ESP32-P4 Powers Retro Handheld After A Transplant

The ESP32-P4 is the new hotness on the microcontroller market. With RISC-V architecture and two cores running 400 MHz, to ears of a certain vintage it sounds more like the heart of a Unix workstation than a traditional MCU. Time’s a funny thing like that. [DynaMight] was looking for an excuse to play with this powerful new system on a chip, so put together what he calls the GB300-P4: a commercial handheld game console with an Expressif brain transplant.

Older ESP32 chips weren’t quite up to 16-bit emulation, but that hadn’t stopped people trying; the RetroGo project by [ducalex] already has an SNES and Genesis/Mega Drive emulation mode, along with all the 8-bit you could ask for. But the higher-tech consoles can run a bit slow in emulation on other ESP32 chips. [DynaMight] wanted to see if the P4 performed better, and to no ones surprise, it did.

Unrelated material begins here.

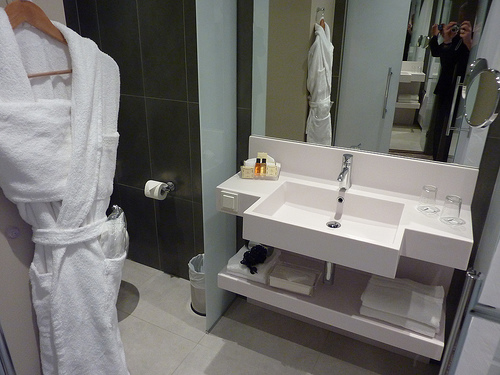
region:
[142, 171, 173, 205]
toilet paper dispenser on wall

If the build quality on this handheld looks suspiciously professional, that’s because it is: [DynaMight] started with a GB300, a commercial emulator platform. Since the ESP32-P4 is replacing a MIPS chip clocked at 914 MHz in the original — which sounds even more like the heart of a Unix workstation, come to think of it — the machine probably doesn’t have better performance than it did from factory unless its code was terribly un-optimized. In this case, performance was not the point. The point was to have a handheld running RetroGo on this specific chip, which the project has evidently accomplished with flying colours. If you’ve got a GB300 you’d rather put an “Expressif Inside” sticker on, the project is on github. Otherwise you can check out the demo video below. (DOOM starts at 1:29, because of course it runs DOOM.)

The last P4 project we featured was a Quadra emulator; we expect to see a lot of projects with this chip in the new year, and they’re not all going to be retrocomputer-related, we’re sure. If you’re cooking up something using the new ESP32, or know someone who is, you know what to do.

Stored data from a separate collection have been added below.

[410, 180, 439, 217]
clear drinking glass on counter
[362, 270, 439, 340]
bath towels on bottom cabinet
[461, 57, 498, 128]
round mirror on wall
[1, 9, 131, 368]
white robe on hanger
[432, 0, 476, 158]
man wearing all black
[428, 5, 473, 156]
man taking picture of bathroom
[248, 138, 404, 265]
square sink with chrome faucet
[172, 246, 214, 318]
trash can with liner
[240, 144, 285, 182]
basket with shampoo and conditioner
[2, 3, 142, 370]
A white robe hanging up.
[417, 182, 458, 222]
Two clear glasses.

10 thoughts on “ESP32-P4 Powers Retro Handheld After A Transplant

  1. Since the ESP32-P4 came out, I’ve been wondering how its two RISC-V cores compare (in broad, general real-world performance) to the similar ESP32s with two Xtensa cores… and it’s been remarkably hard for me to find useful data or examples. So even though this doesn’t address that in detail, it’s still good to see.

  2. I mean, according to the datasheets from espressif, the P4 is both much faster and more performant per Mhz in CoreMark, which makes it clear how quickly RISC-5 designs are improving:

    2489.62 CoreMark; 6.92 CoreMark/MHz for the ESP32-P4 (both cores, 360mhz version, not the 400)
    1181.60 CoreMark; 4.92 CoreMark/MHz for the ESP32-S3 (both cores, 240mhz)

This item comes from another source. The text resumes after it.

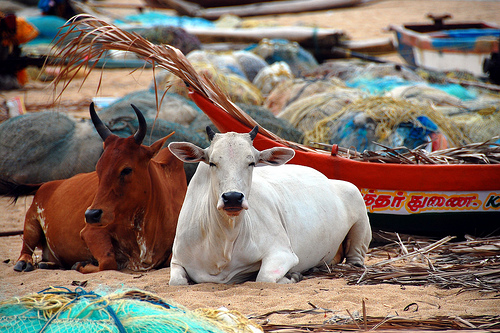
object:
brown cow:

    but although that’s very helpful, it’s still a synthetic benchmark and we’re taking their word for it.

    1. RISC was meant to be the revolution that will rid the market of all the PICs, AVR, STM32s and others; yet I can buy a 400 MHz STM32H7 from TME for a price of a pizza and have it delivered next day while RISC-V are hit and miss.

      And don’t get started on the price of J-Link when I can buy ST-LINK clone cheaper than one night in a Peter Puffer’s Inn.

      1. Nobody realistically expected ARM to disappear overnight. Parts like ch32v003 and ch32v006 already make new designs with PIC and AVR hard to justify starting. Normal 32-bit C and C++ are just way easier to program and the parts are about a dime in hobbyist quantities. Importantly, the tools are the same GNU and LLM that’s used (and funded by) the big guys, so it’s always up to date.

        On up the scale, all members of the ESP32 family launched since 2020 or so (after s3) are RISC-V. MILK-V, JH-7110, and the ocean of C906 and C910 parts have made a big dent in the space between microcontrollers and Pi-class boards. There isn’t really a competitive that’s at a price/performance point of Pi4 or 5 yet,. But jumping above that, there are 128 k parts and boards with good price performance *per watt”. So if you’re driving 10,000 in a data center, there are RISC-V parts with performance that’s OK (not threadripper) but that can save on cooling.

        On the RISC-V parts with USB from Espressif, you don’t need ST-LINK or external JTAG dongles as at all; they provide JTAG and a serial port-style connection to the chip on board. No more pads for JTAG, no more external ch340s. Different vendors can make different choices.

        Microcontrollers are easier to make inroads into. Big chips take time. The specs to make server-class parts with virtualization and such really only became available rather recently. They also take money.

        There are scores to hundreds of RISC-V boards you can get delivered for the price of a decent pizza.